When we are being judgmental and critical of others we think we can take God’s place. In addition to that, we think we have the “right” to judge those around us. The reason you think you have the right to cut down and criticize and cast judgment on someone is because you think you are better than they are. So there is a pride issue here.

There is at least one reason why you shouldn’t feel like you have a “right” to judge others. You don’t have all the facts and truth. Ignorance mars our best judgments. We can judge external sins to be sins, but only imperfectly. We certainly do not know what is in the heart of another. However, God knows every little detail about a person and that’s why 1 Corinthians 4:5 says, “Don’t make judgments about anyone ahead of time – before the Lord returns.
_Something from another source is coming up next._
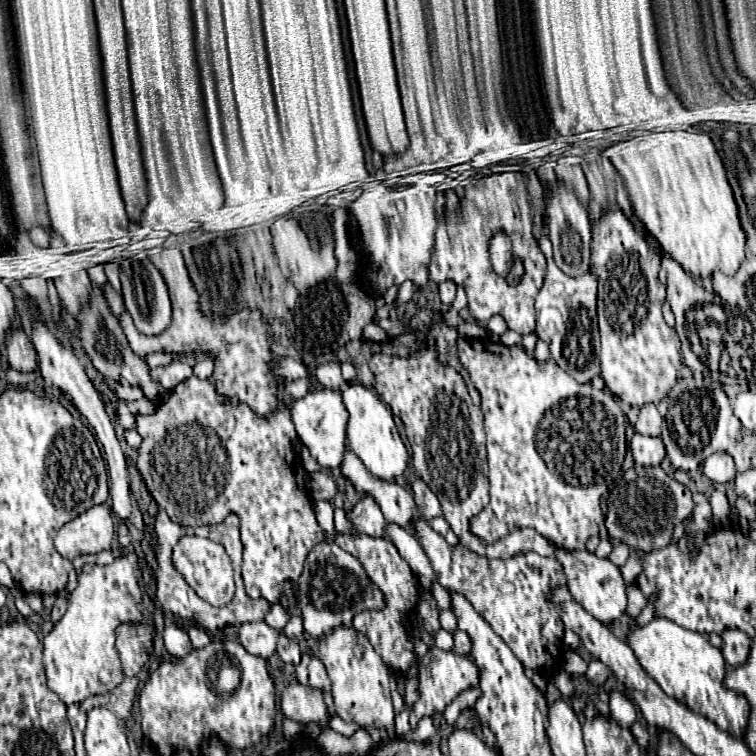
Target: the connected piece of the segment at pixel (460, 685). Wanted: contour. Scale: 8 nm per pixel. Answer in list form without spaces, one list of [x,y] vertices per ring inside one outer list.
[[[432,646],[426,656],[420,658],[420,694],[412,706],[412,720],[420,720],[424,716],[444,712],[444,708],[466,688],[476,686],[478,670],[472,666],[472,658],[464,656],[460,658],[458,654],[452,652],[442,652],[436,646]]]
For he will bring our darkest secrets to light and will reveal our private motives. Then God will give to each one whatever praise is due” (NLT). You don’t really know what is going on inside that person, so let God do the judging and let God love that person through you.

Conclusion

One of the reasons why you argue and fight with others is because you believe it is your role and responsibility to judge others and be critical of them either to their face or behind their back. One way to avoid unnecessary arguments is to stop judging others.

As a Christian, someone who is born again and a follower of Jesus, you have the life of Christ in you. And when you draw deeply on Him, the same submissive love that caused him to become sin for you causes you to sacrifice for others. So when you are insulted, you do not retaliate or make threats but entrust yourself “to him who judges justly” (1 Peter 2:23). Like him, we do not run down others but rather are channels of divine love. It is possible to lead lives that heal instead bite, that forgive instead of criticize, and that show mercy instead of harsh judgment.